# Excerpted text
Let $\Delta_n =\{\lambda\in {\Bbb R}^n : \sum_{i=1}^n \lambda_i=1, \lambda_1,...,\lambda_n\geq 0\}$

For $A\in \mathfrak{F}$ define $Z(A)=\{ \lambda \in \Delta_n^n: P(A)=\sum_{i=1}^n \lambda_i P_i(A)\}$

Then by hypothesis each $Z(A)$ is a non-empty, compact subset of $\Delta_n$. If $Z(\mathfrak{F})=\bigcap_{A\in \mathfrak{F}} Z(A)$ is non-empty then any $\lambda\in Z(\mathfrak{F})$ allows to write $P(A)=\sum_i \lambda_i P_i(A)$ on measurable sets which suffices.

So suppose instead that $Z(\mathfrak{F})=\emptyset$ then by the finite intersection principle for compact sets there must be a finite number of sets $A_1,...,A_n$ for which $Z(A_1)\cap ...\cap Z(A_n)=\emptyset$. Let ${\cal B}=\sigma(A_1,...,A_n)$ be the (finite) $\sigma$ algebra generated by this finite collection and consider the restriction of $P$ and the $P_i$'s to ${\cal B}$. We are then dealing with probability measures on a finite space which will satisfy the same hypotheses but $Z({\cal B})=\emptyset$ which apparently is in contradiction with the paper you cite.

# What this task involves
Please reproduce the part of the passage on probability measures starting with "Then by hypothesis" and going on through "sets which suffices.".

# Dataset extract
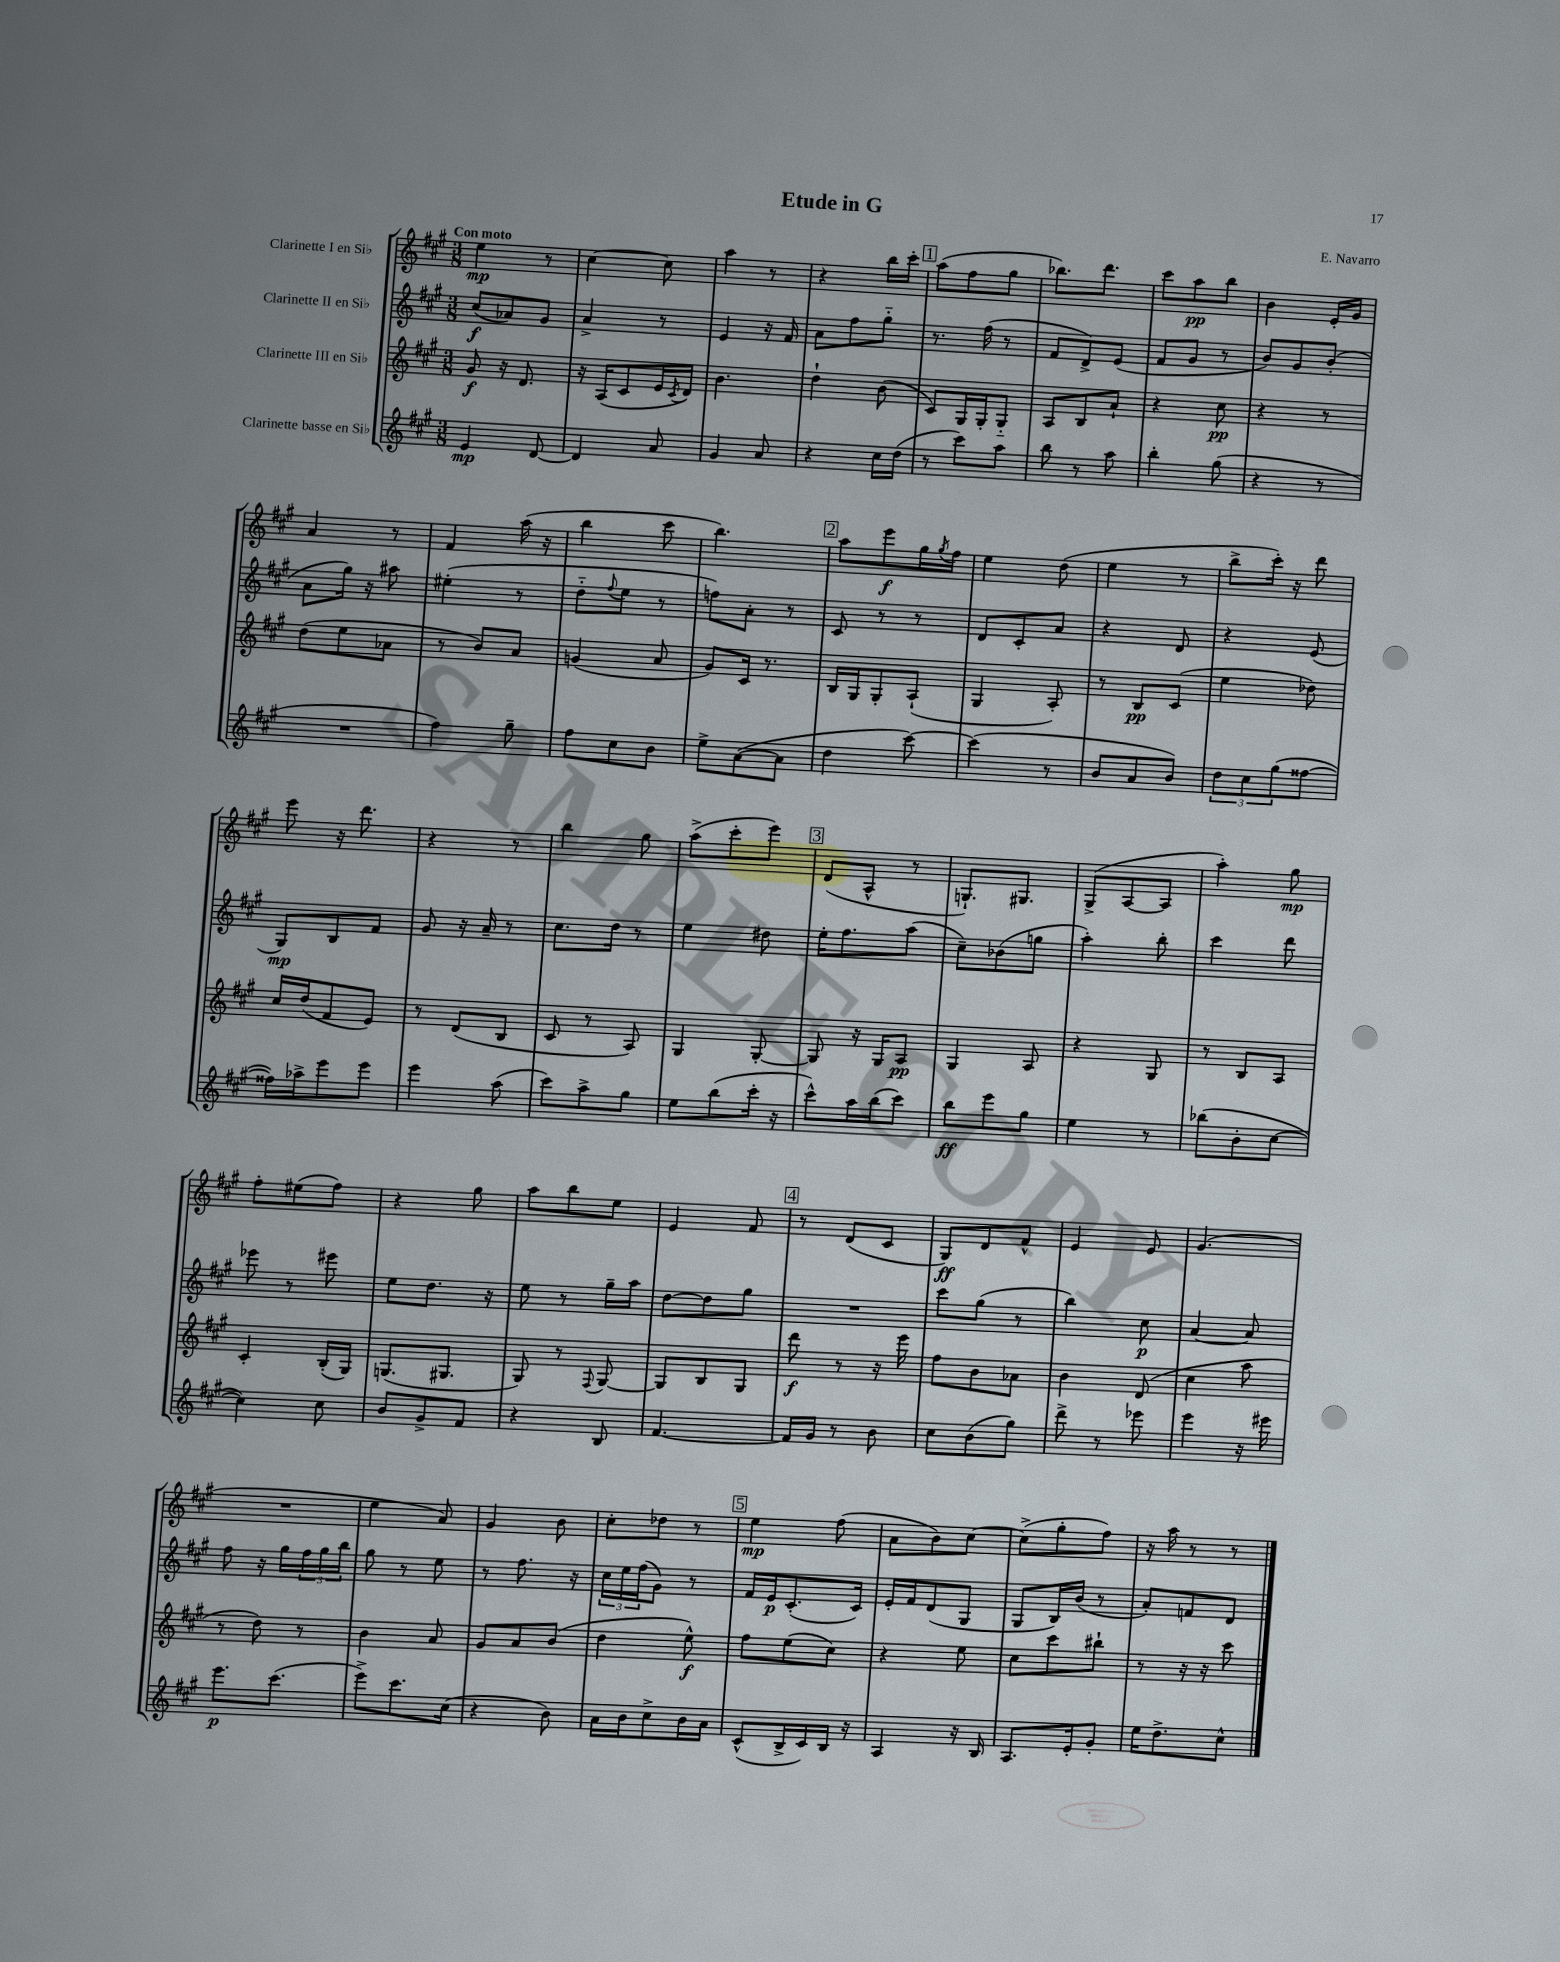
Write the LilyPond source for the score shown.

# The response
Then by hypothesis each $Z(A)$ is a non-empty, compact subset of $\Delta_n$. If $Z(\mathfrak{F})=\bigcap_{A\in \mathfrak{F}} Z(A)$ is non-empty then any $\lambda\in Z(\mathfrak{F})$ allows to write $P(A)=\sum_i \lambda_i P_i(A)$ on measurable sets which suffices.